The main difference between the general web (where React shines) and email is that the latter does not really have the concept of JavaScript executing on the client-side. React is a JavaScript library for building user interfaces (and it especially shines for its declarative nature of building interactive UI on the client). Putting these two statements together logically leads to the observation that using React is not really a first-pick for constructing email content.

But I still wanted to entertain the counter-point. I tried to think what could make the answer to “Does using React make generating HTML content for email simpler?” a “Yes”. And one situation where that can happen is if a team is already super-comfortable using React and have already built a library of components in a way that those components can be reused as is within email (Note: this is a huge leap of faith because building for email is in some cases trickier/hackier than building for the browsers). And this brought me to the second question…

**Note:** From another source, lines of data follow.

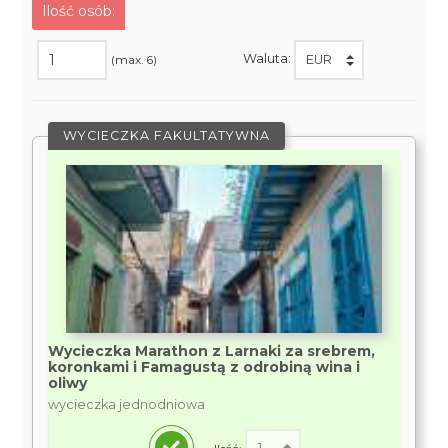
Ilość osób:
Waluta:
(max. 6)
WYCIECZKA FAKULTATYWNA
Wycieczka Marathon z Larnaki za srebrem,
koronkami i Famagustą z odrobiną wina i
oliwy
wycieczka jednodniowa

“Are people in the team already familiar with React?”. The answer was a “No”. The team was mostly made of folks who were very familiar building email content using HTML (via a templating language) and CSS for years. It made no sense to suddenly make all of them learn JavaScript (and React specifically) just because some developers who built web components using the same felt we ought to give it a try.

As the answers to both questions were a “No” for our context, the decision became obvious.

I think with respect to learning a new technology, people can go through these phases in order:

  1. Reluctance to use the technology as they don’t know it
  2. Appetite to experiment with the technology
  3. Familiarity with the technology and a tendency to advocate for its use anywhere and everywhere
  4. Wisdom about the technology – knowledge when to use it, and more importantly when NOT to

When someone advocates for a technology, try to figure out if they are in 3 or 4. If they are in 3, beware and take what they say with a pinch of salt.